Sur la privation de liberté : Le Conseil constitutionnel explique laconiquement que « s'il en résulte [de ces dispositions] qu'un associé peut être contraint de céder ses actions, elles n'entraînent donc pas une privation de propriété au sens de l'article 17 de la Déclaration de 1789 ».
Sur les atteintes au droit de propriété justifiées par un motif d'intérêt général : le Conseil constitutionnel s’attache à l’esprit du législateur et aux travaux préparatoires de la Loi Soilihi, en expliquant que ce dernier a entendu garantir la cohésion de l’actionnariat et assurer la poursuite de l’activité des SAS concernées, en cherchant à éviter les situations de blocage au sein de l’actionnariat d’une SAS. Le Conseil constitutionnel explique que le législateur a ainsi poursuivi un objectif d'intérêt général.
Sur le caractère proportionné à l’objectif poursuivi de l’atteinte au droit de propriété : le Conseil constitutionnel s’appuie sur trois arguments, lui permettant d’affirmer que les dispositions contestées ne portent pas une atteinte disproportionnée au droit de propriété :
Argument procédural : la décision d'exclure un associé ne peut être prise qu'à la suite d'une procédure prévue par les statuts.

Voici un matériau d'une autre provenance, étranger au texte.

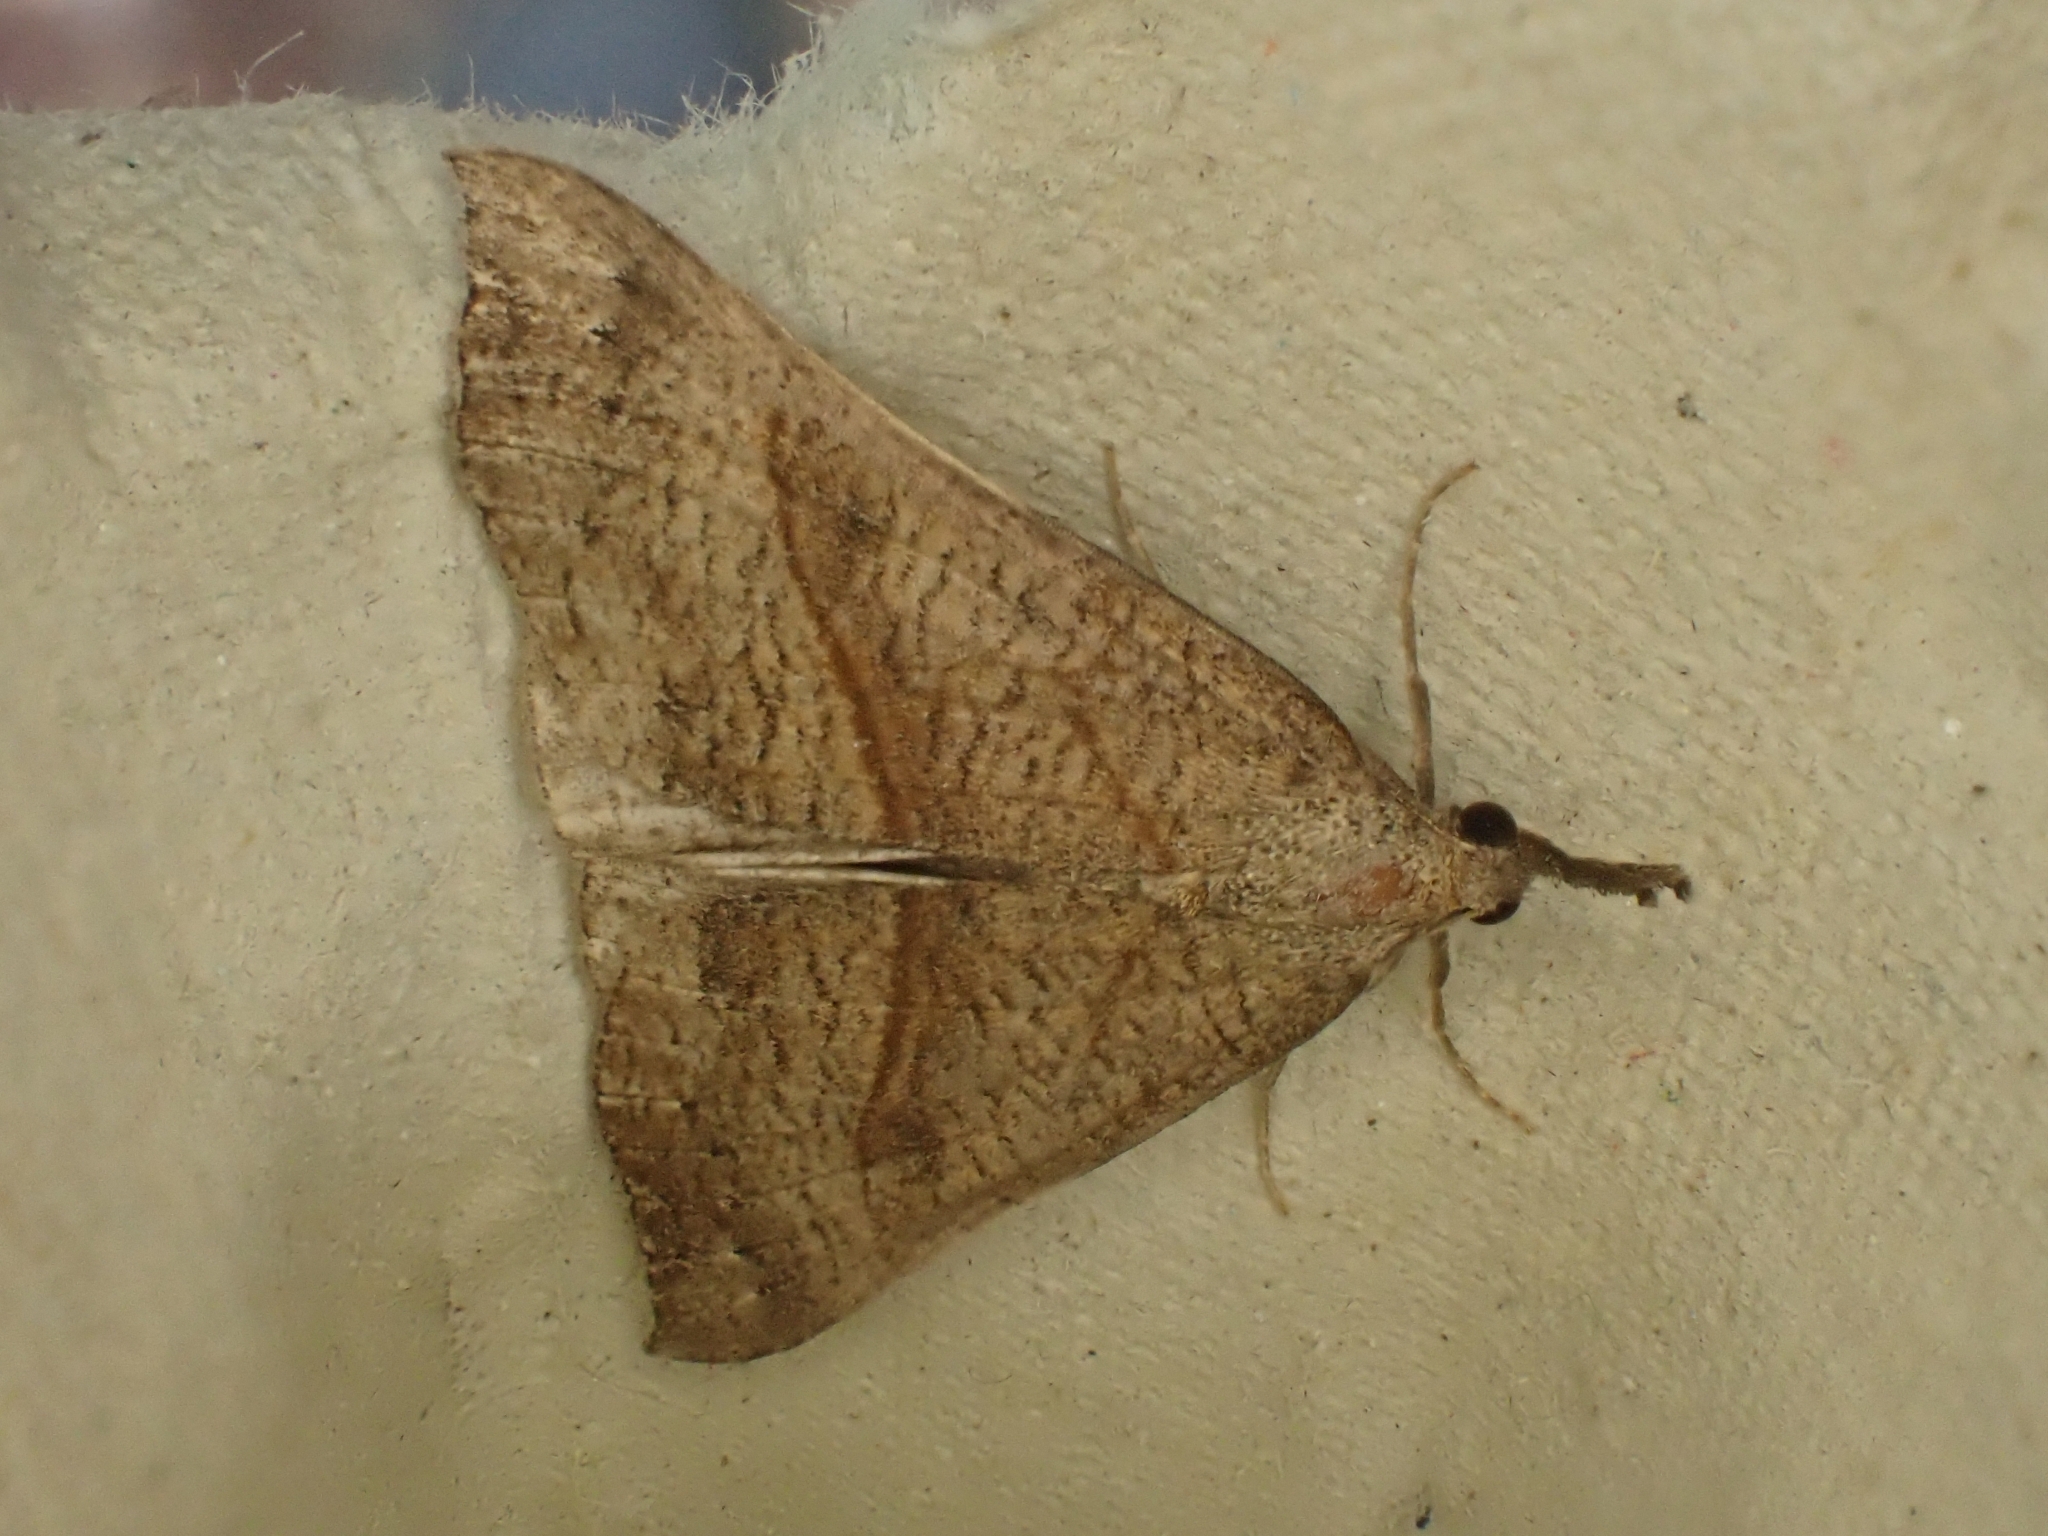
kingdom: Animalia
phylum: Arthropoda
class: Insecta
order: Lepidoptera
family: Erebidae
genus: Hypena
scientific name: Hypena proboscidalis
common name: Snout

Elle doit reposer sur un motif, stipulé par ces statuts, conforme à l'intérêt social et à l'ordre public, et ne pas être abusive.
Argument économique : l'exclusion de l'associé donne lieu au rachat de ses actions à un prix de cession fixé, selon l'article L. 227-18 du code de commerce, en application de modalités prévues par les statuts de la société, ou, à défaut, soit par un accord entre les parties, soit par un expert désigné dans les conditions prévues à l'article 1843-4 du code civil.
Argument judiciaire : la décision d'exclusion peut être contestée par l'associé devant le juge, auquel il revient alors de s'assurer de la réalité et de la gravité du motif retenu. L'associé peut également contester le prix de cession de ses actions.